War Crimes Law Comes of Age: Essays

By Theodor Meron | Go to book overview

XV
Answering for War Crimes Lessons from the Balkans

In the fall of 1997 the judges of the International Criminal Tribunal for the former Yugoslavia will complete their four-year terms. If top and mid- level leaders indicted by the tribunal have not been arrested and delivered to The Hague by then, Antonio Cassese, the tribunal's president, has threatened to propose that the Security Council terminate the tribunal's mandate.1 Cassese's warning echoes similar calls for top-level arrests from former chief prosecutor Richard Goldstone, justice of the South African Constitutional Court, and Louise Arbour, his successor from the Ontario Court of Appeals. Their frustration underscores the need for a careful evaluation of the tribunal's record and prospects.

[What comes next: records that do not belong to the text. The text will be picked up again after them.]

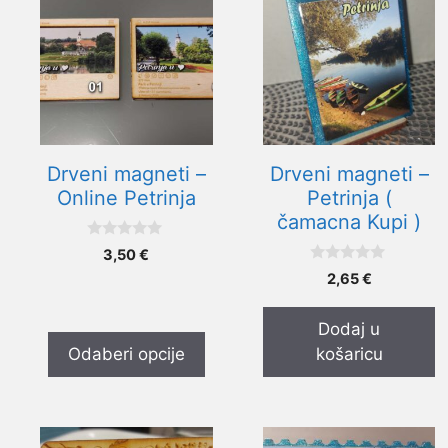
proizvod
ima
više
varijanti.
Opcije
se
mogu
Drveni magneti –
Drveni magneti –
odabrati
Online Petrinja
Petrinja (
na
čamacna Kupi )
stranici
0
3,50
€
proizvoda
o
0
d
2,65
€
o
5
d
5
Dodaj u
Odaberi opcije
košaricu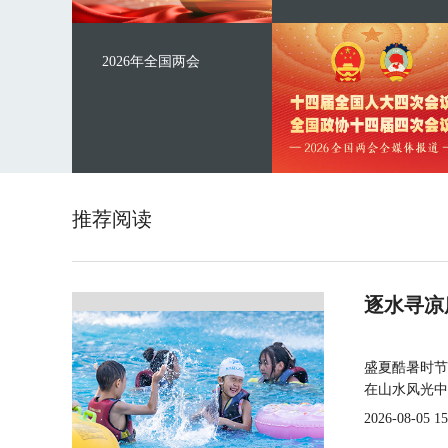
2026年全国两会
推荐阅读
逐水寻凉
盛夏酷暑时节
在山水风光中
2026-08-05 15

The U.N. Security Council established the tribunal on May 25, 1993, when it adopted the Statute of the International Tribunal proposed by Secretary-General Boutros Boutros-Ghali. The council created the tribunal in response to the deliberate, systematic, and outrageous violations of human rights and humanitarian norms committed in the territory of the former Yugoslavia. Atrocities committed include summary executions, torture, rape, arbitrary mass internment, deportation and displacement, hostage-taking, inhuman treatment of prisoners, indiscriminate shelling of cities, and unwarranted destruction of private property. Of the 74 persons indicted for such atrocities, one has pleaded guilty and been sentenced to ten years imprisonment, five are currently in custody awaiting trial, and one -- Dusan Tadić, a Bosnian Serb accused of committing abuses against Muslims in the Omarska concentration camp in Bosnia -- is now standing trial. None of the seven, however, are top political or military leaders who gave the key orders. The absence of such leaders among those in custody has led Cassese to assert that the General Framework Agreement for Peace in Bosnia and Herzegovina reached at Dayton in November 1995 "is becoming an exercise in hypocrisy."

The tribunal's original purpose was to assign guilt for war crimes to the individual perpetrators and the leaders responsible, rather than allowing

____________________
1
The tribunals for Rwanda and the former Yugoslavia share two organs: the prosecution and the appeals chamber. These organs will continue to exist even after the tribunal for the former Yugoslavia completes its business. The Security Council may thus have to amend the tribunals' statutes accordingly.